A Liberdade é Linda: “Tinnitus”
Por Paulo Allegrini
Novo filme de Gregório Graziosi surpreende pela elegância e estilo
Uma piscina. Duas nadadoras. Um impasse. O som ao redor. Isto é parte do universo do segundo filme do paulistano Gregório Graziosi, multi-premiado cineasta com seus curtas (Cannes, Locarno, Toronto) e com “Obra”, seu primeiro longa. “Tinnitus” exibido no prestigioso Festival de Karlovy Vary, no qual Glauber estreou seu “Barravento”, estreia agora no Brasil, em Gramado, é uma prova de que a “síndrome do segundo longa” pode ser superada, desde que haja fôlego para isso. E nessa raia, Graziosi deu provas de que fôlego não falta.
A estrutura em vertigem, desse novo filme, dá o tom desde o inicio da trama, e se é de competição que estamos falando, é porque ela é a palavra de ordem nos dias de hoje. Graziosi não esconde seu desejo de explicitar a disputa, a inveja, a rasteira, o golpe, como motor da história (humana, aliás), recriando, para nosso espanto, quase que um “Showgirls” aquático. Sempre na chave do World Cinema.
A imagem que revela o som. O som que revela a possível surdez. O zumbido no ouvido de Marina, a personagem principal, gera angústia e toda sorte de desalinhos e desavenças na sua trajetória fílmica. O mundo do nado sincronizado, e olímpico, é desvendado com todas as nuances de um Tsai Ming Liang e de um Jacques Audiard (“Ferrugem e Osso”), aliás Tsai pode ser interpretado, em “Tinnitus”, como o Louco da Liberdade, tal a força com que o filme de Graziosi mescla o transe de duas metrópoles irmãs: São Paulo e Tóquio. Ambas embebidas em mistério hitchcockiano, do início ao fim.
Um cinema para Cegos e Surdos? Talvez a dificuldade do espectador médio, quase sempre alienado pelos “Vingadores”, no acesso a essa obra de Graziosi, seja o fato de o cineasta transitar num espectro cinematográfico de amplitude vasta e referencial estético complexo. De início temos ecos de Leni Riefenstahl, para em seguida cairmos no universo de David Cronenberg (de quem Graziosi é fã declarado), com “Crash”, para no final invadir o terreno caudaloso de Antonioni (a cena da Bola Vermelha), Kon Ichikawa (o Gato Preto que aparece de surpresa) e, é claro, Hitchcock: um corpo que cai... na piscina!

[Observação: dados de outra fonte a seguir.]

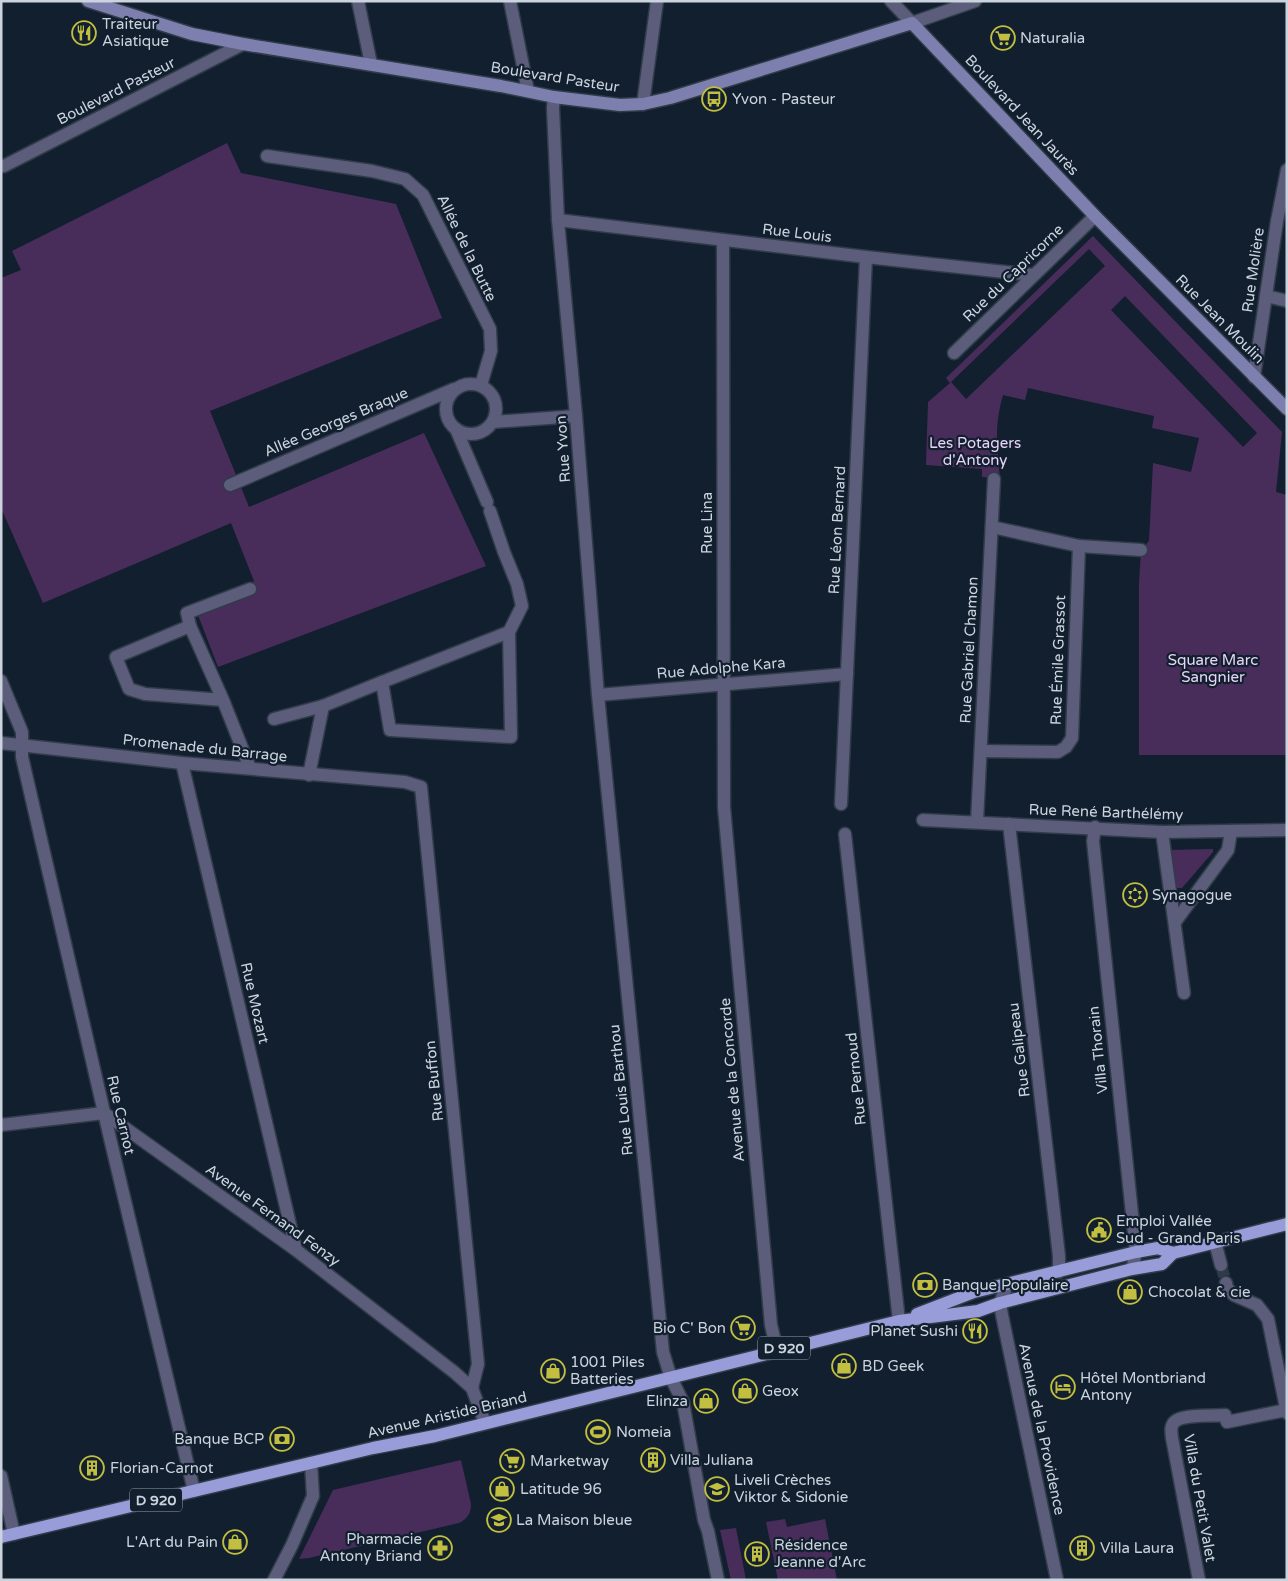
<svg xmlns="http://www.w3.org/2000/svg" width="1288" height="1581" font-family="'Varela Round',sans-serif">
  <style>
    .green { fill: #482d5a; fill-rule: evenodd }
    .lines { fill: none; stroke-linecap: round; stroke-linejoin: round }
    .minor-tunnel { stroke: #2e3a48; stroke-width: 12; stroke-dasharray: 12 6; stroke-linecap: butt }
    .minor-casing { stroke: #303c4a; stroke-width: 15 }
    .tertiary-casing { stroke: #303c4a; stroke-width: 15 }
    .secondary-casing { stroke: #303c4a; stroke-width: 15 }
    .primary-casing { stroke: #303c4a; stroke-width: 15 }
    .minor { stroke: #5b5d7a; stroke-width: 12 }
    .tertiary { stroke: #5b5d7a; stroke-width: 12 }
    .secondary { stroke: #7d80af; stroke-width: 12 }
    .primary { stroke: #989cd8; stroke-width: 12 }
    .labels { text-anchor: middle; stroke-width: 4.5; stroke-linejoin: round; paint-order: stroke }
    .shield { fill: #121f2e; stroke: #949ea9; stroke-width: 1 }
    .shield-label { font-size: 14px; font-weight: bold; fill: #cbd4de }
    .poi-label { font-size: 15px; fill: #cbd4de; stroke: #121f2e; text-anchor: start }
    .street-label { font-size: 15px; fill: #cbd4de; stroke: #121f2e }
    .park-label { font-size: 15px; fill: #e8d4f8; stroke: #121f2e }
  </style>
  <rect width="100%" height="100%" fill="#121f2e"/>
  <g class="green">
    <polygon points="227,143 241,173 396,204 442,318 210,411 249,507 424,433 486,566 218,667 196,610 254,581 231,523 43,603 1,508 1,278 21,270 12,251"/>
    <path d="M1093,236L1282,432L1276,492L1287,495V755H1139V583L1141,550L1149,541L1153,463L1191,472L1199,438L1152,428L1154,416L1028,388L1025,400L1003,395C994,427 997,445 1000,478L982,477V469L926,465L928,402L950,383L946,378ZM1089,249L1105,266L966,399L951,382ZM1125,296L1257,433L1243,447L1111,310Z"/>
    <polygon points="1213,849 1213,852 1182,888 1175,888 1168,850"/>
    <path d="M461,1460L471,1504C471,1514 467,1519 459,1523L309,1558L299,1559L333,1490Z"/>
    <polygon points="785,1519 787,1527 825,1519 837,1580 778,1580 766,1522"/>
    <polygon points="736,1528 746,1580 731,1580 720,1530"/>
  </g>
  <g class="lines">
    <polyline class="minor-tunnel" points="1221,1265 1226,1283"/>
    <g class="minor-casing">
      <g id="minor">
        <polyline points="358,1 371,64"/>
        <polyline points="510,1 528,91"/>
        <polyline points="554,97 553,108 558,220 576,416 598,695 663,1352 671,1378 683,1402 704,1520 708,1531 718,1580"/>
        <polyline points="643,104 657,1"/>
        <polyline points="267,156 372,171 405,179 423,195 490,329 491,351 481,385"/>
        <polyline points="4,166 243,44"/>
        <polyline points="558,220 866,257 1033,275"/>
        <polyline points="723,240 724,807 771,1325 777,1350"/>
        <polyline points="1266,296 1287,301"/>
        <polyline points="954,353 1095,216"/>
        <polyline points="1254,377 1277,221 1287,170"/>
        <circle cx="471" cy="409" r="25"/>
        <polyline points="493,422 576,416"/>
        <polyline points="456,429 487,502"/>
        <polyline points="230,485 454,389"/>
        <polyline points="490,511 504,552 517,584 522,606 509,632 511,737 390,730 382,682 509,632"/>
        <polyline points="992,527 1079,546 1141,550"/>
        <polyline points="190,626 187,613 250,589"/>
        <polyline points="1,681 22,732 22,757 109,1134 194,1491"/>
        <polyline points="598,695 847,674"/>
        <polyline points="223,700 145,694 129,689 116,657 190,626 223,700 250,768"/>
        <polyline points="274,719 323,706 382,682"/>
        <polyline points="1,743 182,763 405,782 421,787 478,1364 472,1388"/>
        <polyline points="981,751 1058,752 1066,747 1072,738 1079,546"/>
        <polyline points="182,763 296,1250"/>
        <polyline points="309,775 323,706"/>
        <polyline points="841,804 866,257"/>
        <polyline points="923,820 1162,832 1287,830"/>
        <polyline points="977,822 994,479"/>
        <polyline points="1009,824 1059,1256 1059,1272"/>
        <polyline points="1095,827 1093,841 1136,1252 1132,1269"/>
        <polyline points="1162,832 1184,993"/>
        <polyline points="845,834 899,1321"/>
        <polyline points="1175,922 1228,850 1231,831"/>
        <polyline points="1,1125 104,1113 296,1250 454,1372 472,1388 485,1423"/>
        <polyline points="1215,1242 1221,1265"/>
        <polyline points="1226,1283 1227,1288 1234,1295 1257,1305 1268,1319 1287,1413"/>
        <polyline points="1007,1285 1000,1303 1002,1315 1057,1580"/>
        <polyline points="1,1476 14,1534"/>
        <polyline points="274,1580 292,1545 313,1496 311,1463"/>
        <path d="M1199,1580L1172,1438C1171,1431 1170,1424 1177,1420C1187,1414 1214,1416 1225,1415L1227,1422L1286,1410"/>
      </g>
    </g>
    <g class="tertiary-casing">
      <polyline id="tertiary" points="891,1 912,23 975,1"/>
    </g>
    <g class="secondary-casing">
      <polyline id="secondary" points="88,1 192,34 243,44 501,86 554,97 620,105 643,104 670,98 912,23 1095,216 1287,409"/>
    </g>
    <g class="primary-casing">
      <g id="primary">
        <polyline points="917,1314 974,1292 1136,1252 1158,1248 1173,1253 1287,1224"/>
        <polyline points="1,1537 373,1448 435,1436 899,1321 978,1311 1000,1303 1132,1269 1162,1264 1173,1253"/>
      </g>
    </g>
    <use href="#minor" class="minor"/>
    <use href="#tertiary" class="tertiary"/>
    <use href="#secondary" class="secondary"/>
    <use href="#primary" class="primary"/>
  </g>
  <defs>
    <g id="restaurant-ring" transform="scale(1.25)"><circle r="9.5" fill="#121f2e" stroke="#c1be40" stroke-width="1.5"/><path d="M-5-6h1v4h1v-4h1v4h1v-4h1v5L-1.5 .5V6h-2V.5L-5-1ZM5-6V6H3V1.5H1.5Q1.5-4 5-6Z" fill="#c1be40"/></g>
    <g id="supermarket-ring" transform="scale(1.25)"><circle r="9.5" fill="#121f2e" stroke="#c1be40" stroke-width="1.5"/><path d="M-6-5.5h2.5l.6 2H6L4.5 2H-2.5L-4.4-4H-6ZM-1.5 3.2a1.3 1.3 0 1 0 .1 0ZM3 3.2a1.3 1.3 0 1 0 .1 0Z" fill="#c1be40"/></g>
    <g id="bus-ring" transform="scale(1.25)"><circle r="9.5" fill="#121f2e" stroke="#c1be40" stroke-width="1.5"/><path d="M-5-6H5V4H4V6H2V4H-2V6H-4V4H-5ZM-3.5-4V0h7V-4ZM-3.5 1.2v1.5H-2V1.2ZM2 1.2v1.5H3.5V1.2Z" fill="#c1be40"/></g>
    <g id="synagogue-ring" transform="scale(1.25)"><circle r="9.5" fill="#121f2e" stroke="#c1be40" stroke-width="1.5"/><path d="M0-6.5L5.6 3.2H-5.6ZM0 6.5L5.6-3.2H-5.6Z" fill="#c1be40"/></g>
    <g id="civic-ring" transform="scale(1.25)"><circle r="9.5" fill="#121f2e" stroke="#c1be40" stroke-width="1.5"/><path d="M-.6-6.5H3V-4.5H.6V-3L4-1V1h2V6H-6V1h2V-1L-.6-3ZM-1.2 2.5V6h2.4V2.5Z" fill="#c1be40"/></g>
    <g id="bank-ring" transform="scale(1.25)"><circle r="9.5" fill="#121f2e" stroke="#c1be40" stroke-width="1.5"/><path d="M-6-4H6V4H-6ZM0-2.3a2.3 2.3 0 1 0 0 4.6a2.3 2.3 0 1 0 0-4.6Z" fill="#c1be40"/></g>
    <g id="shop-ring" transform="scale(1.25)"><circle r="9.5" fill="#121f2e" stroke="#c1be40" stroke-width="1.5"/><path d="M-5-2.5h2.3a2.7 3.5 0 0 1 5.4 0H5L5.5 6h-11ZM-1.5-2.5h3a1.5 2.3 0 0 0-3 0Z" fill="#c1be40"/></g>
    <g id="hotel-ring" transform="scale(1.25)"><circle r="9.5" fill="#121f2e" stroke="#c1be40" stroke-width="1.5"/><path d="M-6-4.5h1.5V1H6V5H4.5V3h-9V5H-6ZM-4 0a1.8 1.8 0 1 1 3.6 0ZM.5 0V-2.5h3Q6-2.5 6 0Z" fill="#c1be40"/></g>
    <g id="stadium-ring" transform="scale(1.25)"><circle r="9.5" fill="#121f2e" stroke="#c1be40" stroke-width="1.5"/><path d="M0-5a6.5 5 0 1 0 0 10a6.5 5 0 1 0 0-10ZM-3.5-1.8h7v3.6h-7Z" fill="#c1be40"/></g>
    <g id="building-ring" transform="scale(1.25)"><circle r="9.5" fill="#121f2e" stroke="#c1be40" stroke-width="1.5"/><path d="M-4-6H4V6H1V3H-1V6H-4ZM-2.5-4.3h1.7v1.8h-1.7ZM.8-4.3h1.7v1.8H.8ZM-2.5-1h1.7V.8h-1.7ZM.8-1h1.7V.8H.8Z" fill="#c1be40"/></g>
    <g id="school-ring" transform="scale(1.25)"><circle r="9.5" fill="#121f2e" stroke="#c1be40" stroke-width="1.5"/><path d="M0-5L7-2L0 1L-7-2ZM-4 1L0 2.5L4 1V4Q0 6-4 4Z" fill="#c1be40"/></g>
    <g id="pharmacy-ring" transform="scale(1.25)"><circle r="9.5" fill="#121f2e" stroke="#c1be40" stroke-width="1.5"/><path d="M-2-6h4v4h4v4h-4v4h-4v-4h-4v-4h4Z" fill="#c1be40"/></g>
  </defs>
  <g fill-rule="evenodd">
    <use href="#restaurant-ring" x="84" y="33"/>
    <use href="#supermarket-ring" x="1003" y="38"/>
    <use href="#bus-ring" x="714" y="99"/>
    <use href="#synagogue-ring" x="1135" y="895"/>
    <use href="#civic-ring" x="1099" y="1230"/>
    <use href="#bank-ring" x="925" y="1285"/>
    <use href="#shop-ring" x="1130" y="1292"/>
    <use href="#supermarket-ring" x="743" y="1328"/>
    <use href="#restaurant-ring" x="975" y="1331"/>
    <use href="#shop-ring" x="844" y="1366"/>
    <use href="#shop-ring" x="553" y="1371"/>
    <use href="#hotel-ring" x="1063" y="1387"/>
    <use href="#shop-ring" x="745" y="1391"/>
    <use href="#shop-ring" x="706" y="1401"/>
    <use href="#stadium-ring" x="598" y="1432"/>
    <use href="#bank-ring" x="282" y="1439"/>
    <use href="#building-ring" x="653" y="1460"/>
    <use href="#supermarket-ring" x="512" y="1461"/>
    <use href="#building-ring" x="92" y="1468"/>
    <use href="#shop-ring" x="502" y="1489"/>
    <use href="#school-ring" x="717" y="1489"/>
    <use href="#school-ring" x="499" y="1520"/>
    <use href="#shop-ring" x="235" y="1542"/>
    <use href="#pharmacy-ring" x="440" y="1548"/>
    <use href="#building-ring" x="1082" y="1548"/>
    <use href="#building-ring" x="757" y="1554"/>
  </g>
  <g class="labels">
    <g class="shield">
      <rect x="758" y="1336.5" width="52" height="23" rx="4"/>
      <rect x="130" y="1488.5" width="52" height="23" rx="4"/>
    </g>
    <g class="shield-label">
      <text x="784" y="1353">D 920</text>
      <text x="156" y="1505">D 920</text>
    </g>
    <g class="poi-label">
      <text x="102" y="29">Traiteur<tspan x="102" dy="17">Asiatique</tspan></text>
      <text x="1020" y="43">Naturalia</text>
      <text x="732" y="104">Yvon - Pasteur</text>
      <text x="1152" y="900">Synagogue</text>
      <text x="1116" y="1226">Emploi Vallée<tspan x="1116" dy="17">Sud - Grand Paris</tspan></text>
      <text x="942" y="1290">Banque Populaire</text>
      <text x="1148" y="1297">Chocolat &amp; cie</text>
      <text x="726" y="1333" text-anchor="end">Bio C' Bon</text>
      <text x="958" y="1336" text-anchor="end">Planet Sushi</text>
      <text x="570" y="1367">1001 Piles<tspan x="570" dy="17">Batteries</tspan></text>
      <text x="862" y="1371">BD Geek</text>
      <text x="1080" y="1383">Hôtel Montbriand<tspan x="1080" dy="17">Antony</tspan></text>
      <text x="762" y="1396">Geox</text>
      <text x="688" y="1406" text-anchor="end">Elinza</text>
      <text x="616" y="1437">Nomeia</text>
      <text x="264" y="1444" text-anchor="end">Banque BCP</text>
      <text x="670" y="1465">Villa Juliana</text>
      <text x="530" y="1466">Marketway</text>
      <text x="110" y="1473">Florian-Carnot</text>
      <text x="734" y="1485">Liveli Crèches<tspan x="734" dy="17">Viktor &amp; Sidonie</tspan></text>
      <text x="520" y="1494">Latitude 96</text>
      <text x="516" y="1525">La Maison bleue</text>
      <text x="422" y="1544" text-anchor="end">Pharmacie<tspan x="422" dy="17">Antony Briand</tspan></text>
      <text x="218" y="1547" text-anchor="end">L'Art du Pain</text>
      <text x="774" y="1550">Résidence<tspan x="774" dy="17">Jeanne d'Arc</tspan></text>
      <text x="1100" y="1553">Villa Laura</text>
    </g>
    <g class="street-label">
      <text transform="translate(555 77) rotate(9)" y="5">Boulevard Pasteur</text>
      <text transform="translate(116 91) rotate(-27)" y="5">Boulevard Pasteur</text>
      <text transform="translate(1022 115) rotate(47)" y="5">Boulevard Jean Jaurès</text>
      <text transform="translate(797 233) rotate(7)" y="5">Rue Louis</text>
      <text transform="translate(467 248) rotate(64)" y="5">Allée de la Butte</text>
      <text transform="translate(1253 270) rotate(-82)" y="5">Rue Molière</text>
      <text transform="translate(1013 273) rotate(-44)" y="5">Rue du Capricorne</text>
      <text transform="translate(1220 319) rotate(45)" y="5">Rue Jean Moulin</text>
      <text transform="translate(336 422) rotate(-23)" y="5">Allée Georges Braque</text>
      <text transform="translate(563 449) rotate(-94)" y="5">Rue Yvon</text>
      <text transform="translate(707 523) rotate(-90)" y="5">Rue Lina</text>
      <text transform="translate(837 530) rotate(-87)" y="5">Rue Léon Bernard</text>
      <text transform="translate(969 650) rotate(-87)" y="5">Rue Gabriel Chamon</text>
      <text transform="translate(1058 660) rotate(-88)" y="5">Rue Émile Grassot</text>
      <text transform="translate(721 668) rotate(-5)" y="5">Rue Adolphe Kara</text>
      <text transform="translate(205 748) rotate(6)" y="5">Promenade du Barrage</text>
      <text transform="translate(1106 812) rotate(2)" y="5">Rue René Barthélémy</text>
      <text transform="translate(255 1003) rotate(77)" y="5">Rue Mozart</text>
      <text transform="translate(1019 1050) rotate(-97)" y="5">Rue Galipeau</text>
      <text transform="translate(1098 1050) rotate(-96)" y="5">Villa Thorain</text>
      <text transform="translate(856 1079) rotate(-96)" y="5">Rue Pernoud</text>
      <text transform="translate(732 1080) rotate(-95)" y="5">Avenue de la Concorde</text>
      <text transform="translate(434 1081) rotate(-96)" y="5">Rue Buffon</text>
      <text transform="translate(621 1090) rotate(-96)" y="5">Rue Louis Barthou</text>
      <text transform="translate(121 1115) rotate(77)" y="5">Rue Carnot</text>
      <text transform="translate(273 1215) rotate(36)" y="5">Avenue Fernand Fenzy</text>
      <text transform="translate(447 1415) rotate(-13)" y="5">Avenue Aristide Briand</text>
      <text transform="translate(1042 1429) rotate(78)" y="5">Avenue de la Providence</text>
      <text transform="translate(1200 1498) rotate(80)" y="5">Villa du Petit Valet</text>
    </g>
    <g class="park-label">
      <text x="975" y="448">Les Potagers<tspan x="975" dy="17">d'Antony</tspan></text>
      <text x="1213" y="665">Square Marc<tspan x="1213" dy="17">Sangnier</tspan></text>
    </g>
  </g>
  <rect width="1288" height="1581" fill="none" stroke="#cbd4de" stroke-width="5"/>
</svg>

Mas, superado esse esforço, o espectador é recompensado com uma série de eventos físicos, e metafísicos, dignos de um mestre (zen), na pele, por exemplo, de um majestoso Antônio Pitanga. Existe no enredo um embate entre a fluidez das relações, dos diversos personagens, e a rigidez do esporte. O código espartano esbarra na lassidão dionisíaca, e com isso, a trama se desenvolve através de uma atmosfera onírica que toma conta da fita do meio para o fim, quando temos a cena antológica da Sala de Cinema, na qual as personagens dormem. Dormir no filme é sonhar?
Fica claro que Graziosi e sua equipe fizeram uma extensa e exaustiva pesquisa sobre o que é ser uma atleta olímpica de nado sincronizado, o mito do “Doppelgänger, e o que significa cair mil, duas mil vezes numa piscina e lentamente perder a audição. Tudo isso para permitir uma submersão do espectador, em nível catártico e sistêmico, sem deixar de lado a sensação de vivermos imersos numa gigantesca piscina de prédios, arranha-céus, estampados sobre um temeroso céu cinza, de dar medo. As profundezas da alma, nos entregam a maior redenção, estamos finalmente livres. A liberdade é linda. “Tinnitus” nos leva da exuberância ao esplendor. Ou, parafraseando uma das personagens de Graziosi, para ver esse filme você “não precisa ter medo!”, basta estar de olhos e ouvidos abertos. Sempre.